My life is consuming. For good reasons and less pleasant one's from time to time. But recently, I have had good friends go through serious life changing events that leaves me to be so grateful for my little corner of the world.
One friend lost her daughter two days ago. Her daughter was in her early 30's and her crossing was completely unexpected. Needless to say my friend is inconsolable as any mother would be. I can't do a single thing for her that will make a difference.
I have a close friend that has been a constant victim of harrassment, lies and deceit that has finally had enough and is planning to leave the area. Again, nothing I can do to make a difference or help her with her losses.
Both of these events have had a profound effect on my emotions as I struggle to make sense of it all. I can't. All I can do is call my daughter, give my son an extra hug each day and do the best that I can do and help someone else every chance I get.
It makes me more grateful for the roof over my head. The few and far between moments that I am bored. For that means there is nothing immediately wrong in my life.
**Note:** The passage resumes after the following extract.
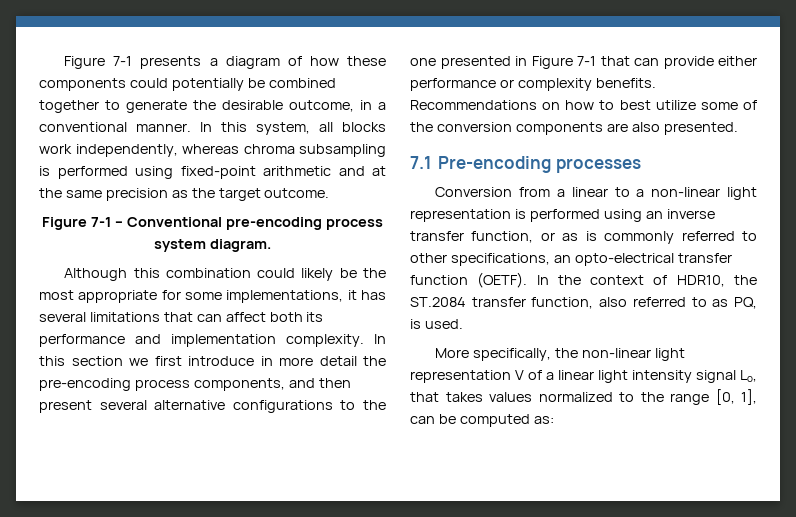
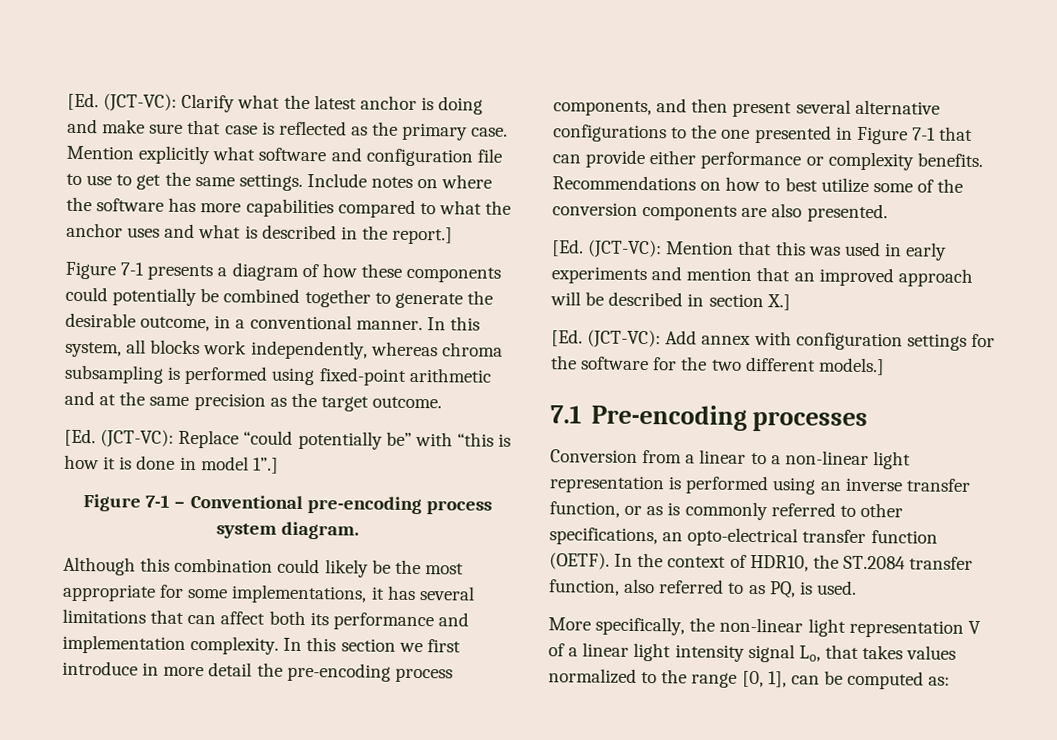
(64, 62) none -> [67,92,484,115] [67,118,509,141] [66,145,502,167] [66,171,493,191] [66,196,512,218] [66,222,454,245] [Ed. (JCT-VC): Clarify what the latest anchor is doing and make sure that case is reflected as the primary case. Mention explicitly what software and configuration file to use to get the same settings. Include notes on where the software has more capabilities compared to what the anchor uses and what is described in the report.] //
(330, 193) none -> [64,428,512,450] [64,454,279,474] // [Ed. (JCT-VC): Replace “could potentially be” with “this is how it is done in model 1”.]
(738, 128) none -> [552,239,948,261] [551,266,973,287] [550,291,791,311] [551,329,995,351] [551,355,885,376] // [Ed. (JCT-VC): Mention that this was used in early experiments and mention that an improved approach will be described in section X.] // [Ed. (JCT-VC): Add annex with configuration settings for the software for the two different models.]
I'm grateful for the lights that still come on. I am more aware to say "I love you" to those I leave because there are no guarentees for another meeting. And I am more aware of the efforts I make towards strangers as well as friends for that is how I will be remembered.
I want to give to those that have less than I do. And no matter your walk in life, there is always someone with less. I am happy to watch my stubborn mare buck and kick her way across the pasture because there is nothing more beautiful. And, as crazy as it sounds, I am grateful for all my cyber friends who have barn cameras so I can share in their delight over new foals born every day.
As sad as life is at times, and I don't wish sadness on anyone, it makes us take pause and look at what is so good in our own lives. It also makes us see what we can do to make a difference in others lives. I read a comic the other day that says...."You woke up today. Congratulations. You have another chance".